Hawke's Bay District Council doesn't know when or if a walkway where two tourists were badly injured will reopen.
A massive rockfall swept the Korean pair off the path and into the ocean at Cape Kidnappers on Wednesday.
Yet locals say it's been a risky walk for years - and now there are calls for more education around the dangers of walking along Cape Kidnappers.
"We saw the cliff collapse and a huge great big cloud of dust went into the air," a witness said.
The injured woman remains in a critical condition at Hawke's Bay Hospital, and the man she was with has a broken leg.
The walk to the gannet colony is popular with tourists, and it's even promoted as a day hike by the Department of Conservation (DoC).
Local motor camp owner Bob Pollock says the track has been a risk for years and visitors aren't taking notice of the warning signs.
"They get all excited and think it's just a walk in the park - but it's dangerous, and we've had slips for years," Mr Pollock says.
One of the main concerns is that walkers are poorly informed of the dangers at Cape Kidnappers.
And while there is signage, there is very little mention of potential hazards - only addressing the importance of checking the tide times.
Tour groups that operate in the area often travel by tractor, such is the rough terrain below the cliff face.
"You need to be watching all the time for slips the rocks on the cliff. That cliff falls, and they need to be warned to stay well off the cliff," Mr Pollock says.
DoC has shut access to the beach temporarily, but says it doesn't manage the beach section where the cliff collapsed.
On Thursday, council engineers were checking the entire cliff face.

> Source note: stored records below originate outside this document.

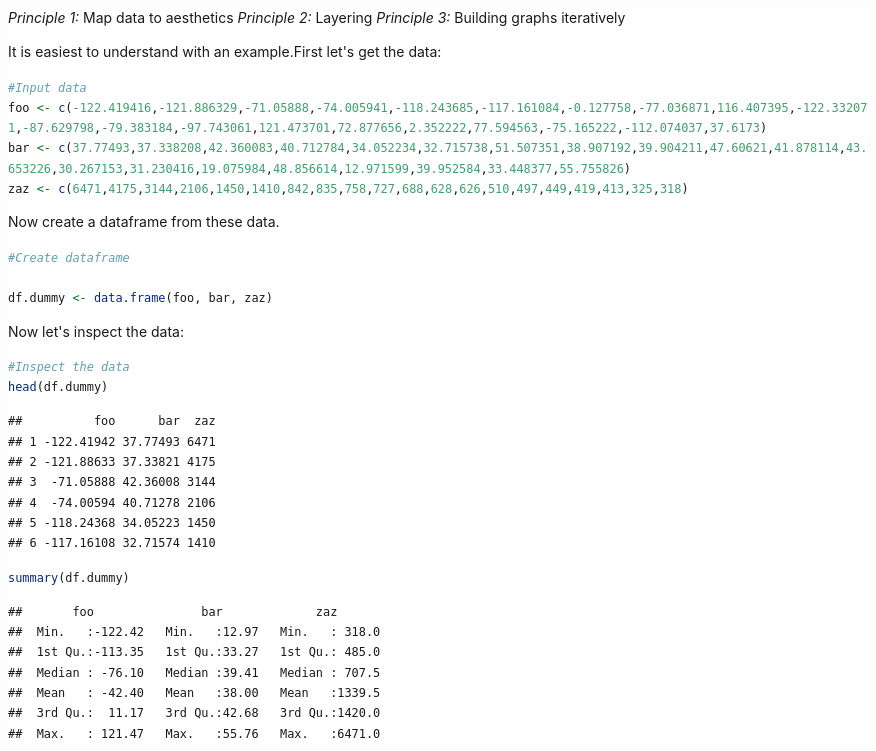 *Principle 1:* Map data to aesthetics
*Principle 2:* Layering
*Principle 3:* Building graphs iteratively

It is easiest to understand with an example.First let's get the data:


```r
#Input data
foo <- c(-122.419416,-121.886329,-71.05888,-74.005941,-118.243685,-117.161084,-0.127758,-77.036871,116.407395,-122.332071,-87.629798,-79.383184,-97.743061,121.473701,72.877656,2.352222,77.594563,-75.165222,-112.074037,37.6173)
bar <- c(37.77493,37.338208,42.360083,40.712784,34.052234,32.715738,51.507351,38.907192,39.904211,47.60621,41.878114,43.653226,30.267153,31.230416,19.075984,48.856614,12.971599,39.952584,33.448377,55.755826)
zaz <- c(6471,4175,3144,2106,1450,1410,842,835,758,727,688,628,626,510,497,449,419,413,325,318)
```

Now create a dataframe from these data.


```r
#Create dataframe

df.dummy <- data.frame(foo, bar, zaz)
```

Now let's inspect the data:


```r
#Inspect the data
head(df.dummy)
```

```
##          foo      bar  zaz
## 1 -122.41942 37.77493 6471
## 2 -121.88633 37.33821 4175
## 3  -71.05888 42.36008 3144
## 4  -74.00594 40.71278 2106
## 5 -118.24368 34.05223 1450
## 6 -117.16108 32.71574 1410
```

```r
summary(df.dummy)
```

```
##       foo               bar             zaz        
##  Min.   :-122.42   Min.   :12.97   Min.   : 318.0  
##  1st Qu.:-113.35   1st Qu.:33.27   1st Qu.: 485.0  
##  Median : -76.10   Median :39.41   Median : 707.5  
##  Mean   : -42.40   Mean   :38.00   Mean   :1339.5  
##  3rd Qu.:  11.17   3rd Qu.:42.68   3rd Qu.:1420.0  
##  Max.   : 121.47   Max.   :55.76   Max.   :6471.0
```
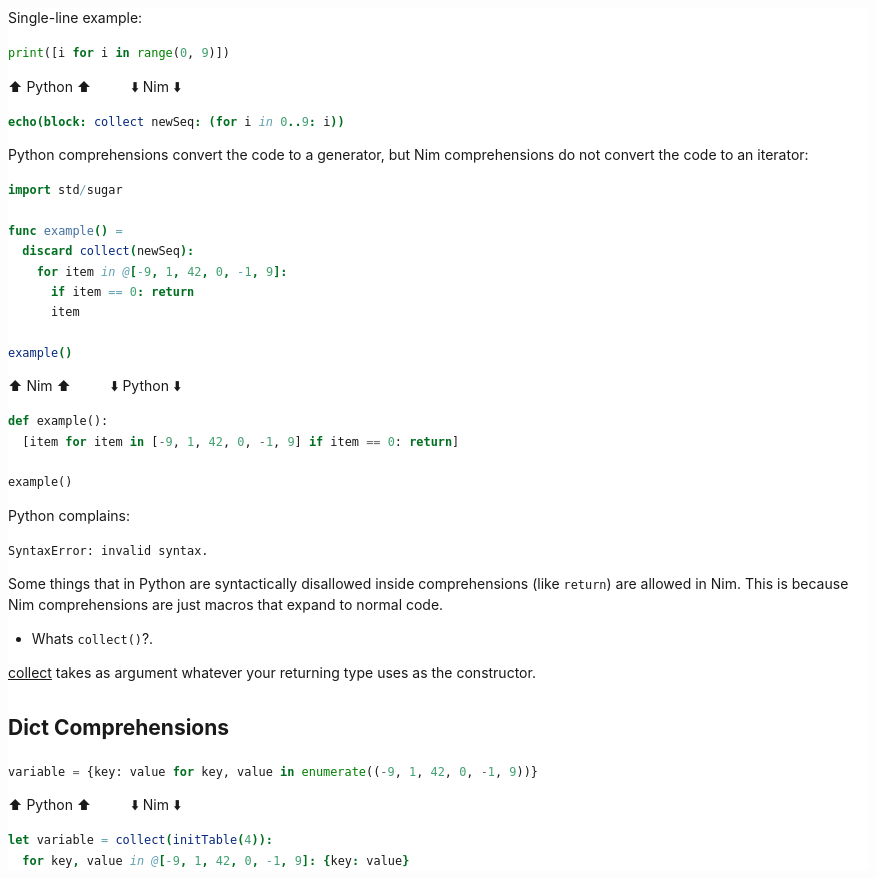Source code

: Single-line example:

```python
print([i for i in range(0, 9)])
```
:arrow_up: Python :arrow_up: &nbsp;&nbsp;&nbsp;&nbsp;&nbsp;&nbsp;&nbsp;&nbsp; :arrow_down: Nim :arrow_down:
```nim
echo(block: collect newSeq: (for i in 0..9: i))
```

Python comprehensions convert the code to a generator, but Nim comprehensions do not convert the code to an iterator:

```nim
import std/sugar

func example() =
  discard collect(newSeq):
    for item in @[-9, 1, 42, 0, -1, 9]: 
      if item == 0: return
      item

example()
```
:arrow_up: Nim :arrow_up: &nbsp;&nbsp;&nbsp;&nbsp;&nbsp;&nbsp;&nbsp;&nbsp; :arrow_down: Python :arrow_down:
```python
def example():
  [item for item in [-9, 1, 42, 0, -1, 9] if item == 0: return]
      
example()
```

Python complains:
```
SyntaxError: invalid syntax.
```

Some things that in Python are syntactically disallowed inside comprehensions (like `return`) are allowed in Nim. This is because Nim comprehensions are just macros that expand to normal code.


- Whats `collect()`?.

[collect](https://nim-lang.github.io/Nim/sugar.html#collect.m%2Cuntyped%2Cuntyped) 
takes as argument whatever your returning type uses as the constructor.

## Dict Comprehensions

```python
variable = {key: value for key, value in enumerate((-9, 1, 42, 0, -1, 9))}
```
:arrow_up: Python :arrow_up: &nbsp;&nbsp;&nbsp;&nbsp;&nbsp;&nbsp;&nbsp;&nbsp; :arrow_down: Nim :arrow_down:
```nim
let variable = collect(initTable(4)):
  for key, value in @[-9, 1, 42, 0, -1, 9]: {key: value}
```
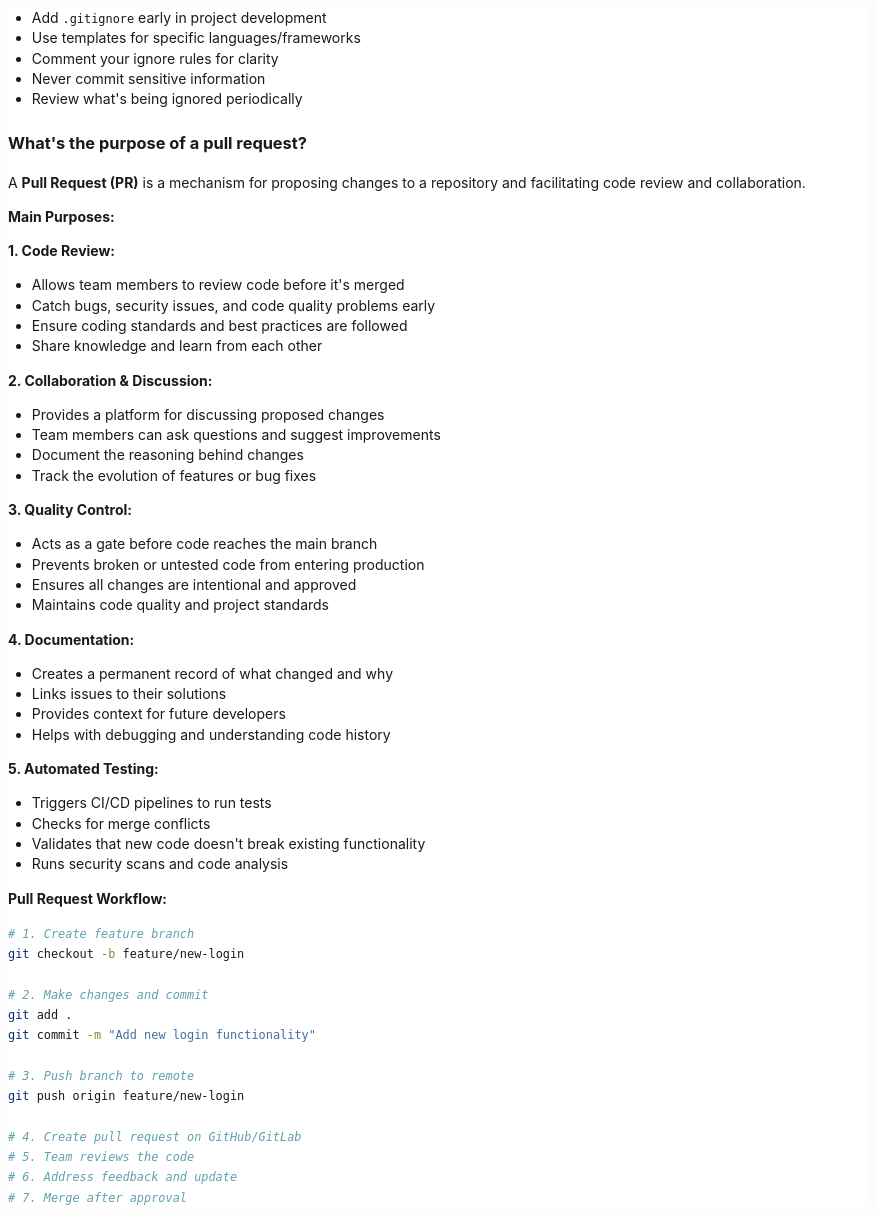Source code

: - Add `.gitignore` early in project development
- Use templates for specific languages/frameworks
- Comment your ignore rules for clarity
- Never commit sensitive information
- Review what's being ignored periodically

### What's the purpose of a pull request?

A **Pull Request (PR)** is a mechanism for proposing changes to a repository and facilitating code review and collaboration.

**Main Purposes:**

**1. Code Review:**
- Allows team members to review code before it's merged
- Catch bugs, security issues, and code quality problems early
- Ensure coding standards and best practices are followed
- Share knowledge and learn from each other

**2. Collaboration & Discussion:**
- Provides a platform for discussing proposed changes
- Team members can ask questions and suggest improvements
- Document the reasoning behind changes
- Track the evolution of features or bug fixes

**3. Quality Control:**
- Acts as a gate before code reaches the main branch
- Prevents broken or untested code from entering production
- Ensures all changes are intentional and approved
- Maintains code quality and project standards

**4. Documentation:**
- Creates a permanent record of what changed and why
- Links issues to their solutions
- Provides context for future developers
- Helps with debugging and understanding code history

**5. Automated Testing:**
- Triggers CI/CD pipelines to run tests
- Checks for merge conflicts
- Validates that new code doesn't break existing functionality
- Runs security scans and code analysis

**Pull Request Workflow:**
```bash
# 1. Create feature branch
git checkout -b feature/new-login

# 2. Make changes and commit
git add .
git commit -m "Add new login functionality"

# 3. Push branch to remote
git push origin feature/new-login

# 4. Create pull request on GitHub/GitLab
# 5. Team reviews the code
# 6. Address feedback and update
# 7. Merge after approval
```
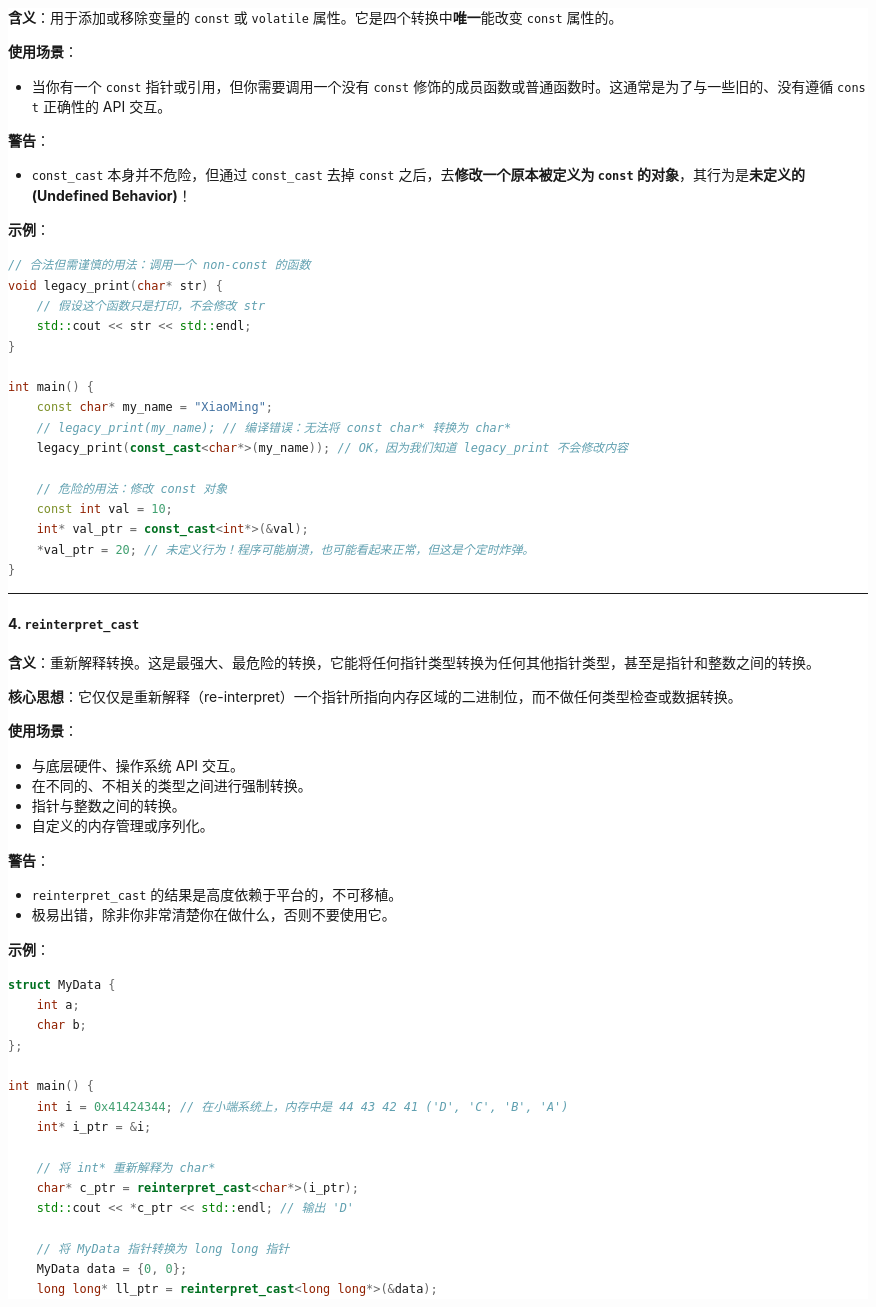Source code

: **含义**：用于添加或移除变量的 `const` 或 `volatile` 属性。它是四个转换中**唯一**能改变 `const` 属性的。

**使用场景**：

  * 当你有一个 `const` 指针或引用，但你需要调用一个没有 `const` 修饰的成员函数或普通函数时。这通常是为了与一些旧的、没有遵循 `const` 正确性的 API 交互。

**警告**：

  * `const_cast` 本身并不危险，但通过 `const_cast` 去掉 `const` 之后，去**修改一个原本被定义为 `const` 的对象**，其行为是**未定义的 (Undefined Behavior)**！

**示例**：

```cpp
// 合法但需谨慎的用法：调用一个 non-const 的函数
void legacy_print(char* str) {
    // 假设这个函数只是打印，不会修改 str
    std::cout << str << std::endl;
}

int main() {
    const char* my_name = "XiaoMing";
    // legacy_print(my_name); // 编译错误：无法将 const char* 转换为 char*
    legacy_print(const_cast<char*>(my_name)); // OK，因为我们知道 legacy_print 不会修改内容
    
    // 危险的用法：修改 const 对象
    const int val = 10;
    int* val_ptr = const_cast<int*>(&val);
    *val_ptr = 20; // 未定义行为！程序可能崩溃，也可能看起来正常，但这是个定时炸弹。
}
```

---

#### 4. `reinterpret_cast`

**含义**：重新解释转换。这是最强大、最危险的转换，它能将任何指针类型转换为任何其他指针类型，甚至是指针和整数之间的转换。

**核心思想**：它仅仅是重新解释（re-interpret）一个指针所指向内存区域的二进制位，而不做任何类型检查或数据转换。

**使用场景**：

  * 与底层硬件、操作系统 API 交互。
  * 在不同的、不相关的类型之间进行强制转换。
  * 指针与整数之间的转换。
  * 自定义的内存管理或序列化。

**警告**：

  * `reinterpret_cast` 的结果是高度依赖于平台的，不可移植。
  * 极易出错，除非你非常清楚你在做什么，否则不要使用它。

**示例**：

```cpp
struct MyData {
    int a;
    char b;
};

int main() {
    int i = 0x41424344; // 在小端系统上，内存中是 44 43 42 41 ('D', 'C', 'B', 'A')
    int* i_ptr = &i;

    // 将 int* 重新解释为 char*
    char* c_ptr = reinterpret_cast<char*>(i_ptr);
    std::cout << *c_ptr << std::endl; // 输出 'D'

    // 将 MyData 指针转换为 long long 指针
    MyData data = {0, 0};
    long long* ll_ptr = reinterpret_cast<long long*>(&data);
```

"We need to assess either side of the existing slip to see whether the slip itself has made other parts of the cliff dangerous to know whether there's something different in that area puts people in danger," Hawke's Bay District Council acting chief executive Neil Taylor says.
The council doesn't want to see access to this wild part of the coast cut off for good, but has to ensure it's safe before the walkway can reopen.